Seth points me to these papers:
John P. A. Ioannidis, Effect of Formal Statistical Significance on the Credibility of Observational Associations, Am. J. Epidemiol. 2008 168: 374-383.
Hormuzd A. Katki, Invited Commentary: Evidence-based Evaluation of p Values and Bayes Factors. Am. J. Epidemiol. 2008 168: 384-388.
John P. A. Ioannidis, The Author Responds to “Evaluating p Values and Bayes Factors”, Am. J. Epidemiol. 2008 168: 389-390.
I do not, do not, do not have the energy now to comment on these. Let me just say that what is labeled in the above articles as “Bayesian” is not the only way to do Bayesian statistics. I refer you to Bayesian Data Analysis for exposition of what I consider the more reasonable Bayesian approach, which is based on modeling rather than hypothesis testing and never involves computing the posterior probability that the null hypothesis is true.
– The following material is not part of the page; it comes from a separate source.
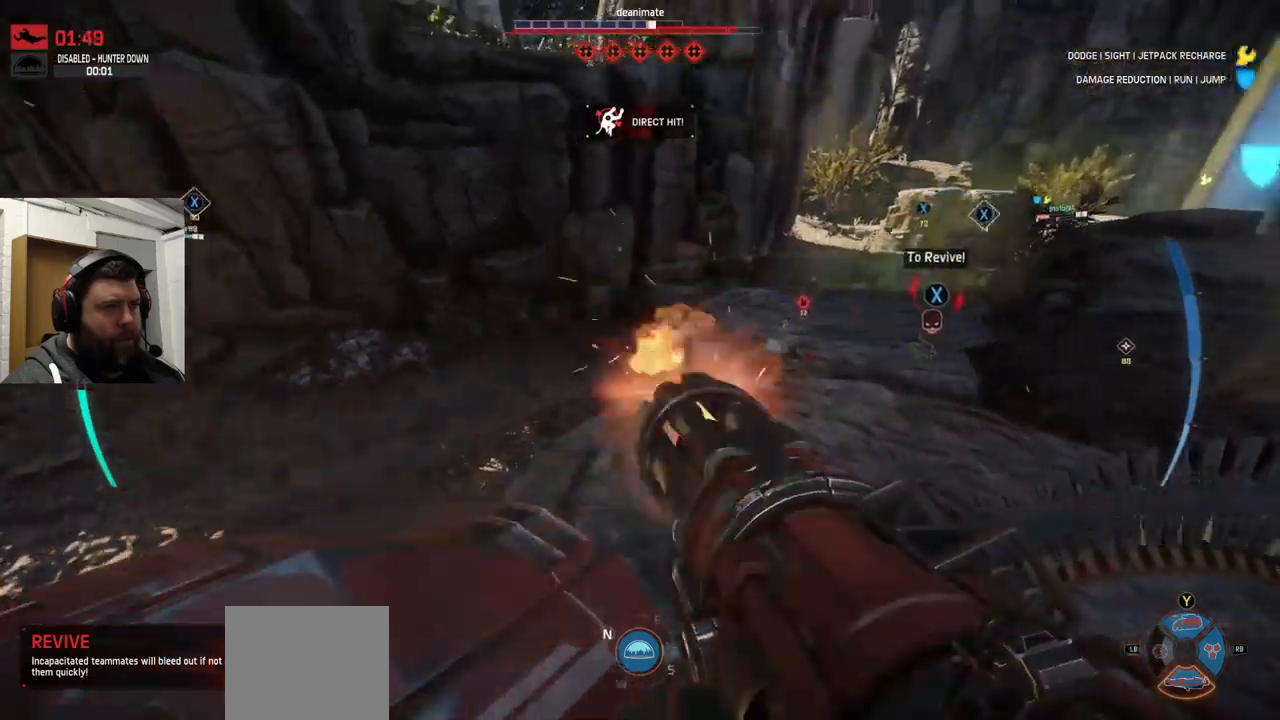
{"buttons": ["R2"], "left_stick": "up", "right_stick": "up-left", "events": [[17, "right_stick", "down-right"], [300, "right_stick", "center"], [383, "right_stick", "up-left"]]}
I can’t stop people from doing these other things and I wouldn’t even try. But I would like them to be aware of this other, more direct approach. This paper may also help.
Why "so-called Bayesian?" Bayes Factors are Bayesian…I don't like hypothesis testing anymore than the next guy, but if you're going to do it (and many people are) Bayes Factor isn't a horrible way to go.
Richard:
Even if Bayes factors are arguably _a_ Bayesian approach, they're certainly not _the_ Bayesian approach, as is often implied.
Beyond this, I don't think the models underlying Bayes factors make sense (at least, not in any of the applications I've ever been involved in). This weakens them as Bayesian models in my opinion.